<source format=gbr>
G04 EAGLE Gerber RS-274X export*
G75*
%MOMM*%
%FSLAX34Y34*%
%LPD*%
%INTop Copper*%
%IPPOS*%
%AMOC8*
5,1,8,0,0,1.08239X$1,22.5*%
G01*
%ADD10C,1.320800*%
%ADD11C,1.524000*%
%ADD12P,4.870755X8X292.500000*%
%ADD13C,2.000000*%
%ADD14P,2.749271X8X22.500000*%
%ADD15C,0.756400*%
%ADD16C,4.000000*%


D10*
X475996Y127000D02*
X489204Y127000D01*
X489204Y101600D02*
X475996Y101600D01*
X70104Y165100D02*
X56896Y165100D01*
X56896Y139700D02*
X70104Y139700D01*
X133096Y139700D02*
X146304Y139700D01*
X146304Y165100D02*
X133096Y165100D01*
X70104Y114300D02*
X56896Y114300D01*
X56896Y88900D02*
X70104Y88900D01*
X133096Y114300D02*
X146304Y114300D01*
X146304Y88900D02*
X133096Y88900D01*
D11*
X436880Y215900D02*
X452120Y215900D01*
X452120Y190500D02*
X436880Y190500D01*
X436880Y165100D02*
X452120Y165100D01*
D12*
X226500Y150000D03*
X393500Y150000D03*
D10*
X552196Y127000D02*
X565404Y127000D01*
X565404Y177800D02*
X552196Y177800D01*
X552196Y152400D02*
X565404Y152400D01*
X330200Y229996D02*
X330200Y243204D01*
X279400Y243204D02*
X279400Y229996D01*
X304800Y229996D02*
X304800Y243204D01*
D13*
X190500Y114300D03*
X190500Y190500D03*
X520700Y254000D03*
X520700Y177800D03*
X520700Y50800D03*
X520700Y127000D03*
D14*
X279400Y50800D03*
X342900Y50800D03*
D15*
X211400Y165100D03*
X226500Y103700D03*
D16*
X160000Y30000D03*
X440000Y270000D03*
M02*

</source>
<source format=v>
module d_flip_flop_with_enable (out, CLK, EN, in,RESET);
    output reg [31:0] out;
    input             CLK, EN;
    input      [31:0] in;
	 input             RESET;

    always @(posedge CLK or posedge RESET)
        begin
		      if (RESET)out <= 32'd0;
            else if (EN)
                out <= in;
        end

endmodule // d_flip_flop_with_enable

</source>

....

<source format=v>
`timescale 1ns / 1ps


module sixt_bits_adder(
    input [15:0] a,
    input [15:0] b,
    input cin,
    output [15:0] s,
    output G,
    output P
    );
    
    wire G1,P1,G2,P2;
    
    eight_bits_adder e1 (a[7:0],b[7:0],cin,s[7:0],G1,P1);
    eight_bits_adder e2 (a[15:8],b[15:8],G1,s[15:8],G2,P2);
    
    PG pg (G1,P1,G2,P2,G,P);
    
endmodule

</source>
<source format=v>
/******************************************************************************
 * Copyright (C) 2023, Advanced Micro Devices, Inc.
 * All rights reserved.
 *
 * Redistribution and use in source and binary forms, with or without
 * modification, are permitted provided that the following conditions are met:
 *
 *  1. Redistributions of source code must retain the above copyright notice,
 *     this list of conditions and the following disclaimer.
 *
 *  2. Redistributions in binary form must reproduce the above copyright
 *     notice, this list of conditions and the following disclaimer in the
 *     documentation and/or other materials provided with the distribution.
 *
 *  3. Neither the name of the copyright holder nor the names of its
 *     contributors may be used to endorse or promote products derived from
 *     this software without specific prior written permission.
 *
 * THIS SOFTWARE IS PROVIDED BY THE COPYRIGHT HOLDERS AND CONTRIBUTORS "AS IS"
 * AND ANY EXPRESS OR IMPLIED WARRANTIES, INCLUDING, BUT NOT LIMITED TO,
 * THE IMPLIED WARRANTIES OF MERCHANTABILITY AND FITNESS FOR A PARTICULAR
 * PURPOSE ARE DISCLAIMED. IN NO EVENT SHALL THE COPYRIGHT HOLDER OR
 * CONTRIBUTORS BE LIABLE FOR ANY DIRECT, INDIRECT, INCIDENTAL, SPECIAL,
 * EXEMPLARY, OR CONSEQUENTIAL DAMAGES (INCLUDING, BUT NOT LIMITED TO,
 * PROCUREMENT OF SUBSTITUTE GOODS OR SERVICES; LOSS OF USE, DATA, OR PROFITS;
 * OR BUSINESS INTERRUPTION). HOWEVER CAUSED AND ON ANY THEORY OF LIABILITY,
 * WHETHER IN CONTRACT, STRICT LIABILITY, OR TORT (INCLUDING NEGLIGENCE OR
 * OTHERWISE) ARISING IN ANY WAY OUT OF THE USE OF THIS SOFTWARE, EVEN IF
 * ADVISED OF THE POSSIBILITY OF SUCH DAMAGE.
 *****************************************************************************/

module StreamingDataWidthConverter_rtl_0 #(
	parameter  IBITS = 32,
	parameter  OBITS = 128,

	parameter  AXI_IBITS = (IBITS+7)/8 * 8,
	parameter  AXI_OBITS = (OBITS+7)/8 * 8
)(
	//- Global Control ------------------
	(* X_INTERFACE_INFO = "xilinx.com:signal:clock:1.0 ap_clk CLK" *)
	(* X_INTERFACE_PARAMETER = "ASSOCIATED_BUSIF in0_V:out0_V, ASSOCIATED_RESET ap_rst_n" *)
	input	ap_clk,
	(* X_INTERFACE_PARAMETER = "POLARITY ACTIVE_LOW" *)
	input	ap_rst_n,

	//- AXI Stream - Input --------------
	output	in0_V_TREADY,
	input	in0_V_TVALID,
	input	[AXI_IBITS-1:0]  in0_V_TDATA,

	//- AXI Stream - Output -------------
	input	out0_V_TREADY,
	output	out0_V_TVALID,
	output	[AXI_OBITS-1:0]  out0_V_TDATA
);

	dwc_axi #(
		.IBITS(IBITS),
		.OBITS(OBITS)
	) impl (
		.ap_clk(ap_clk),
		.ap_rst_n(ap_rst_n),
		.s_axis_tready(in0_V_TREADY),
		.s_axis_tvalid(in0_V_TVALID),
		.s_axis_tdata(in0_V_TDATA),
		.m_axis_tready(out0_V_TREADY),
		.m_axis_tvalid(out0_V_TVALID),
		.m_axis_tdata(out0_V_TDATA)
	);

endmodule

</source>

....

■ WHAT TO DO
Whenever a line in the records contains the word "INCLUDING", copy that line.

■ OUTPUT OF THE TASK
 * AND ANY EXPRESS OR IMPLIED WARRANTIES, INCLUDING, BUT NOT LIMITED TO,
 * EXEMPLARY, OR CONSEQUENTIAL DAMAGES (INCLUDING, BUT NOT LIMITED TO,
 * WHETHER IN CONTRACT, STRICT LIABILITY, OR TORT (INCLUDING NEGLIGENCE OR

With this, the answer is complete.